## EXERCISE PROMPT
Could you rewrite the items from the start up to and including the line with "common name: Lady fern", swapping "common name" for "vernacular name" and leaving everything else untouched?
— Start of EXTRACTED RECORDS —
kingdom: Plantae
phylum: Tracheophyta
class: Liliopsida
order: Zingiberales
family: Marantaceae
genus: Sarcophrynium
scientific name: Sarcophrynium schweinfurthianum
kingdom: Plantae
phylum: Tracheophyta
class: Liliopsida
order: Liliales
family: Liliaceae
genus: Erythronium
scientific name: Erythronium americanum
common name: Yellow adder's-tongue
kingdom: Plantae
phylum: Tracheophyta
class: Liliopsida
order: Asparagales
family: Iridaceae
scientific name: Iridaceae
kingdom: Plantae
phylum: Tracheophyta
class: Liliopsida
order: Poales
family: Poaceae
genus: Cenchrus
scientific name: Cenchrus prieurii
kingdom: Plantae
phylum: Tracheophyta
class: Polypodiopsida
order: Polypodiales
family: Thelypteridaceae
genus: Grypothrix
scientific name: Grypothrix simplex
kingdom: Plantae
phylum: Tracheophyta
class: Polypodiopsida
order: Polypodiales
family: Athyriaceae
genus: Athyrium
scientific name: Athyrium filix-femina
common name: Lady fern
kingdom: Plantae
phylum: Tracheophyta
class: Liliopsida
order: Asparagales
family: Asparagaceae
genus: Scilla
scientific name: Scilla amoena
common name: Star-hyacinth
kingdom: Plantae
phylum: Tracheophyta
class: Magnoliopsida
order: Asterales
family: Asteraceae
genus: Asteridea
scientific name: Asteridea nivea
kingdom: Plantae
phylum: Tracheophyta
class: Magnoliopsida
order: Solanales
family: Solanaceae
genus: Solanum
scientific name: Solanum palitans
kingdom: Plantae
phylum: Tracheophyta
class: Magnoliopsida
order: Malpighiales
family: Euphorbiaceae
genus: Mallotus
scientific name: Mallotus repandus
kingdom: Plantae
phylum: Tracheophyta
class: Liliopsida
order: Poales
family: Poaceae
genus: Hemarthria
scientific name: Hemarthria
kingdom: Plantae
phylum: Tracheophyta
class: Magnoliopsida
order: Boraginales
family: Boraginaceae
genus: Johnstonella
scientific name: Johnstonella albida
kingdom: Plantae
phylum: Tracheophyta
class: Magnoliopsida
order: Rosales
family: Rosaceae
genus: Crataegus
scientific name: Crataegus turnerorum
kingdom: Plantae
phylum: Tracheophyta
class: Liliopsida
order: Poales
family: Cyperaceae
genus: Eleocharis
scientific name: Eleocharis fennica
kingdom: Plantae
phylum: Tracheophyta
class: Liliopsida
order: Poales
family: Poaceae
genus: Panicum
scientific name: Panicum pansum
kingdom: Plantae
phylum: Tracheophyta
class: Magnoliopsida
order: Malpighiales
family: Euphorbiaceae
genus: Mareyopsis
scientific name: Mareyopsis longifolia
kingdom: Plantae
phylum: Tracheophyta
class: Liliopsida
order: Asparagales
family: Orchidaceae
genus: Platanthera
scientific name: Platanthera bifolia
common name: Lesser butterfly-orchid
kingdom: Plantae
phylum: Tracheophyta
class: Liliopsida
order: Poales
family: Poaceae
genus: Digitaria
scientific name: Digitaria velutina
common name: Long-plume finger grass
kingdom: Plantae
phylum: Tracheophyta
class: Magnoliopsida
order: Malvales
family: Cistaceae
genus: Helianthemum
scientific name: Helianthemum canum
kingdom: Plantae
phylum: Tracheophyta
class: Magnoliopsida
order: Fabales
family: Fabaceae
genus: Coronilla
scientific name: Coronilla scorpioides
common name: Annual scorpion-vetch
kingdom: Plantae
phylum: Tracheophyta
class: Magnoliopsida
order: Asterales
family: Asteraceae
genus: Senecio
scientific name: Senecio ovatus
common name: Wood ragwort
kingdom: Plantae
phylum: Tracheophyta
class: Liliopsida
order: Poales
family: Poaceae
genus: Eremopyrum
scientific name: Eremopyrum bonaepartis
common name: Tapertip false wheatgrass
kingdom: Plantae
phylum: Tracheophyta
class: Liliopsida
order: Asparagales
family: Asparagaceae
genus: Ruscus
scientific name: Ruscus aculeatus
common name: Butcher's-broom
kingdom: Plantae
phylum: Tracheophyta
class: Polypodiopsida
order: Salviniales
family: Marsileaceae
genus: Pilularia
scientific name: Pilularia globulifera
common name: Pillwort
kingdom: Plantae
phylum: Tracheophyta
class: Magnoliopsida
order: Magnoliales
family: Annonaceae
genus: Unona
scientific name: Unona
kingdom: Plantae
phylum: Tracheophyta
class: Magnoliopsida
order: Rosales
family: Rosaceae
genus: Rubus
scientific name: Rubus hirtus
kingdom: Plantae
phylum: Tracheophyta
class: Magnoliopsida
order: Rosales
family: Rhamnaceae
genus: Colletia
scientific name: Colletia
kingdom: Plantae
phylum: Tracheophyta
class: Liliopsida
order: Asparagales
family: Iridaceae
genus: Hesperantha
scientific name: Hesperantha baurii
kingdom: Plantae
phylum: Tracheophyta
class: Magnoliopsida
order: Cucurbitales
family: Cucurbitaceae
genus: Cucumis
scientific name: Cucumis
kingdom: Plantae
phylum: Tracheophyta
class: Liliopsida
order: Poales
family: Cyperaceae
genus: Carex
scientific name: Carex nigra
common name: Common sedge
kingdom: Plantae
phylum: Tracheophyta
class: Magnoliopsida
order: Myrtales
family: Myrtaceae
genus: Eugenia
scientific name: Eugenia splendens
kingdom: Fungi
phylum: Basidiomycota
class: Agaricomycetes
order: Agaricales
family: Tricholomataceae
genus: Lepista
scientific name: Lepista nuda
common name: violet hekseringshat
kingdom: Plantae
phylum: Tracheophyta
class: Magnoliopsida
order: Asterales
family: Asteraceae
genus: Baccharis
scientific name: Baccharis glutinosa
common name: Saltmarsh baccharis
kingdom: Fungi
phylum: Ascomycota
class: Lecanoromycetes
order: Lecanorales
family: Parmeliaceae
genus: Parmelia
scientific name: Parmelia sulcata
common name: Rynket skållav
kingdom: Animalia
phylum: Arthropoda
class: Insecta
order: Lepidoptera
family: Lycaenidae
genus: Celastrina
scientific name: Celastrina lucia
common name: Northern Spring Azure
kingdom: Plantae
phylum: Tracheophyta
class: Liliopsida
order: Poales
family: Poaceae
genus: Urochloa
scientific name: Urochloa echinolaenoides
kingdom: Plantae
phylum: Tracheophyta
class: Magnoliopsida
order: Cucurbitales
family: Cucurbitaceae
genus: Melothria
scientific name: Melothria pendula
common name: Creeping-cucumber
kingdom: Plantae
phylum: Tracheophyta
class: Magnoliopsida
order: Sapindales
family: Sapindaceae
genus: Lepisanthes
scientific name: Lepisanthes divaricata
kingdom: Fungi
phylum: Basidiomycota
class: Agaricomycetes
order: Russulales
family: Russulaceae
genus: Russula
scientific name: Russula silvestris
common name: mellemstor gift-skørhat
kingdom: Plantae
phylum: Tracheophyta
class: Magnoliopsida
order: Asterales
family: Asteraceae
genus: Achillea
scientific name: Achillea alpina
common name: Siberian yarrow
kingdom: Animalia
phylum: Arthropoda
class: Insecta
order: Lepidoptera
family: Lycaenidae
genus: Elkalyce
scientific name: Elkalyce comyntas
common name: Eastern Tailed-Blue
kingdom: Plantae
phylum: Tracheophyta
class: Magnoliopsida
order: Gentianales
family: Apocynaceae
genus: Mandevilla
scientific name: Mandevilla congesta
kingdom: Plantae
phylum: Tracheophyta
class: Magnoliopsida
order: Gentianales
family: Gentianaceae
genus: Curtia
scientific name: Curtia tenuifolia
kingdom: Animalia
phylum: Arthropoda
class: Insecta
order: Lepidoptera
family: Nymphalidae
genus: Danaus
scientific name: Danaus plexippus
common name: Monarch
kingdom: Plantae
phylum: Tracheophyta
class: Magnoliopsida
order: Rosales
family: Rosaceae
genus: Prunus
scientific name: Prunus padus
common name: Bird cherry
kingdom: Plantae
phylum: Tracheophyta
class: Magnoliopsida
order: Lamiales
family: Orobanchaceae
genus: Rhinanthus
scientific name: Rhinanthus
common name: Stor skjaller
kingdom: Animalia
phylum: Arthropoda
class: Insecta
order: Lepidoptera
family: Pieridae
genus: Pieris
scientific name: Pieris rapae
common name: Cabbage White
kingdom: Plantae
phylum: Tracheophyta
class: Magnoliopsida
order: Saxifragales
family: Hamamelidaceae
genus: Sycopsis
— End of EXTRACTED RECORDS —
## CORRECT RESPONSE
kingdom: Plantae
phylum: Tracheophyta
class: Liliopsida
order: Zingiberales
family: Marantaceae
genus: Sarcophrynium
scientific name: Sarcophrynium schweinfurthianum
kingdom: Plantae
phylum: Tracheophyta
class: Liliopsida
order: Liliales
family: Liliaceae
genus: Erythronium
scientific name: Erythronium americanum
vernacular name: Yellow adder's-tongue
kingdom: Plantae
phylum: Tracheophyta
class: Liliopsida
order: Asparagales
family: Iridaceae
scientific name: Iridaceae
kingdom: Plantae
phylum: Tracheophyta
class: Liliopsida
order: Poales
family: Poaceae
genus: Cenchrus
scientific name: Cenchrus prieurii
kingdom: Plantae
phylum: Tracheophyta
class: Polypodiopsida
order: Polypodiales
family: Thelypteridaceae
genus: Grypothrix
scientific name: Grypothrix simplex
kingdom: Plantae
phylum: Tracheophyta
class: Polypodiopsida
order: Polypodiales
family: Athyriaceae
genus: Athyrium
scientific name: Athyrium filix-femina
vernacular name: Lady fern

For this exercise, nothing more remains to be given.